━━━━━ BEREITGESTELLTER TEXT
Was ist das Heilende am Jakobsweg?
- Natalie Helene v. Stülpnagel
- 9. Nov. 2023
- 12 Min. Lesezeit
Aktualisiert: 4. Juli 2024
Kaptitel 5 aus dem BSP Forschungsbericht 02 zum Thema "Auf den Spuren des Jakobsweges – Das Geschäftsmodell Jakobsweg zwischen Kommerz und Spiritualität"
Autoren: Prof. Dr. Herbert Fitzek, Magdalena Wottke und Natalie Helene v. Stülpnagel
Ausgehend von der Überforderung der Menschen in der Gegenwartskultur wurden mithilfe morphologischer Methoden grundlegende Motive zum Aufbruch als Pilger auf dem Jakobsweg untersucht. Als Team mit kulturpsychologischem Verständnis befragten wir erstmalig Pilger auf dem Jakobsweg mit einem ganzheitlichen Konzept. Daraus ergab sich als das Heilende am Jakobsweg die Selbstbehandlung des Alltags.
━━━━━━━━━━
━━━━━ UNTERSUCHTE DATEN
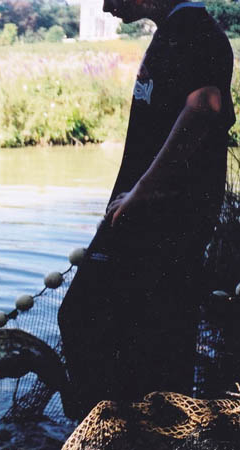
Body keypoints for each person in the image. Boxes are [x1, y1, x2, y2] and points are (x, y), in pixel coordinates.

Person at [57, 0, 235, 419]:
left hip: (166, 223)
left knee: (97, 318)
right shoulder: (175, 30)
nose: (104, 4)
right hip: (145, 218)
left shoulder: (194, 29)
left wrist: (142, 190)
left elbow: (206, 104)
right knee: (118, 326)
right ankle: (123, 424)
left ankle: (125, 427)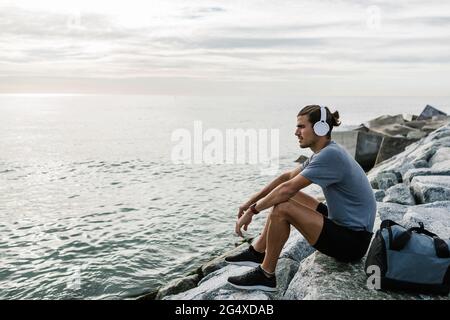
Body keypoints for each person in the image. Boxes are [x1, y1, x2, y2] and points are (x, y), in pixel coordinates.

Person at [226, 105, 376, 292]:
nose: (296, 132)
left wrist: (252, 211)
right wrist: (249, 202)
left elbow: (286, 189)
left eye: (301, 126)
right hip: (343, 225)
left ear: (320, 128)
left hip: (352, 242)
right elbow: (286, 179)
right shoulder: (325, 151)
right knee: (287, 195)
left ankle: (266, 274)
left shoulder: (330, 155)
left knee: (282, 208)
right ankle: (257, 252)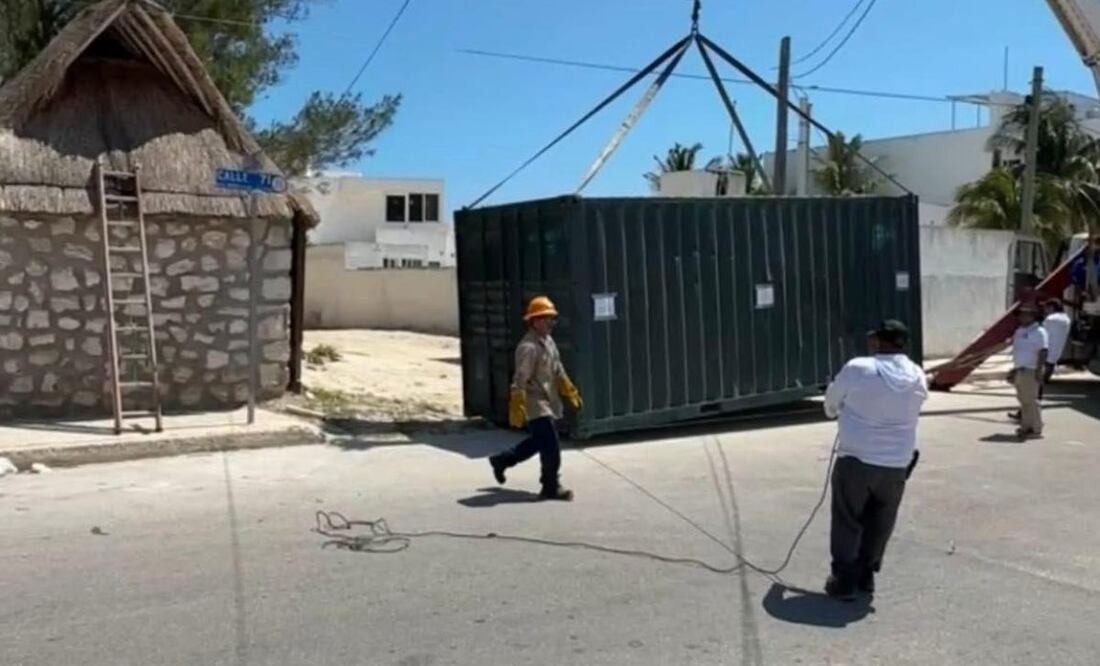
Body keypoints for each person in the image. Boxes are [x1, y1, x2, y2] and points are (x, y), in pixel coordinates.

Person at [822, 320, 928, 600]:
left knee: (847, 518)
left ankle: (844, 579)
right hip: (897, 463)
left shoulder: (859, 368)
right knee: (881, 520)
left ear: (876, 341)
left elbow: (830, 406)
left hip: (857, 459)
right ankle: (866, 573)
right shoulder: (917, 374)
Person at [488, 296, 582, 501]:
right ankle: (550, 485)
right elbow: (520, 378)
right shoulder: (528, 347)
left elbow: (558, 369)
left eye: (552, 319)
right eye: (547, 319)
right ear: (535, 321)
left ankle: (502, 460)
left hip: (549, 400)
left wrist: (569, 390)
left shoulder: (548, 342)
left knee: (539, 441)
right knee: (551, 446)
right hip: (534, 402)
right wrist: (517, 402)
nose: (551, 323)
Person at [1009, 302, 1049, 440]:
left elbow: (1043, 351)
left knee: (1031, 400)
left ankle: (1036, 429)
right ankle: (1026, 426)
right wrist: (1014, 370)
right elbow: (1016, 349)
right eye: (1020, 315)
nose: (1021, 317)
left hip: (1031, 370)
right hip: (1020, 369)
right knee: (1023, 399)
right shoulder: (1019, 331)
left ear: (1033, 316)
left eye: (1025, 315)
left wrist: (1039, 370)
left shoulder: (1039, 332)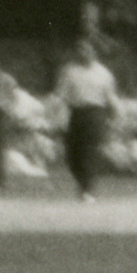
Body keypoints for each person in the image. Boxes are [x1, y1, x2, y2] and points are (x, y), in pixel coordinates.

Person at [53, 27, 117, 199]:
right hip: (76, 114)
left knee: (90, 151)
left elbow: (111, 98)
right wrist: (54, 110)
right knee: (72, 154)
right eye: (79, 49)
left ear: (94, 52)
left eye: (86, 49)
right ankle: (83, 184)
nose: (82, 52)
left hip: (96, 114)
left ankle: (88, 190)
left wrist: (114, 116)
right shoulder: (69, 71)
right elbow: (61, 94)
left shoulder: (104, 73)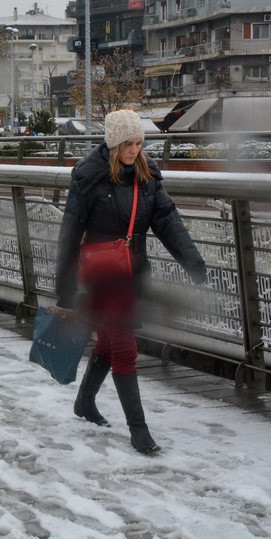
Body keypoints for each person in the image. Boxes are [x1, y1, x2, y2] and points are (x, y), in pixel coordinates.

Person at [54, 109, 207, 454]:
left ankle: (84, 402)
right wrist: (64, 287)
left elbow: (168, 221)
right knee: (125, 348)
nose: (134, 150)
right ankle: (139, 431)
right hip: (101, 275)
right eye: (127, 143)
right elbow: (69, 233)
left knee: (110, 344)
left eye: (138, 143)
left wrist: (192, 261)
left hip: (132, 270)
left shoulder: (147, 176)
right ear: (113, 143)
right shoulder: (88, 177)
━━━━━━━━━━
#### [AUFGABENSTELLUNG]
Führe den Text über das Heilende am Jakobsweg im Anschluss an seinen letzten Satz fort.

#### [LÖSUNG DER AUFGABE]
1. Einteilung:
In einer Welt voller Möglichkeiten, wo dem Einzelnen keine Grenzen gesetzt zu sein scheinen, wird der Alltag zur Herausforderung. In der Lebenswelt von heute verlieren wir uns leicht in einer Vielzahl von Angeboten und geraten gleichzeitig unter den Druck einer alles umfassenden Forderung nach Effizienz und kontinuierlicher Verbesserung. Wie kommt es dazu, dass immer mehr Menschen aussteigen und den Jakobsweg wandern? Zwischen der Fülle der Möglichkeiten und dem Hamsterrad des Alltags kommt das Essentielle des Menschen zu kurz – auf dem Jakobsweg gerät es hingegen in Bewegung: Wer bin ich? Wo gehe ich hin? Mit wem gehe ich durch den Alltag? Als Navigationshilfe ermöglicht der Jakobsweg den Menschen, sich entschiedener auszurichten und die aus dem Takt gebrachten Bestandteile des Alltäglichen wieder in einen Rhythmus zu bringen. Die Forschungsreise mit der Fragestellung »Was ist das Heilende am Jakobsweg?« untersucht somit ein aktuelles Thema der heutigen Gesellschaft und gibt Aufschluss darüber, wie zentral das Thema derzeit ist, wie wichtig die Aufgabe erscheint, uns wieder mit uns selbst in Kontakt zu bringen. Zu Recht lässt sich von einer Selbsthandlung sprechen, die von den Menschen meist unbewusst vollzogen wird, um für sich eine klare Ausrichtung zu finden. Durch zweistündige Tiefeninterviews, die in den Herbergen auf dem Jakobsweg geführt wurden, fanden sich zahlreiche Ergebnisse, die sich am besten mit dem morphologischen Hexagramm verorten lassen.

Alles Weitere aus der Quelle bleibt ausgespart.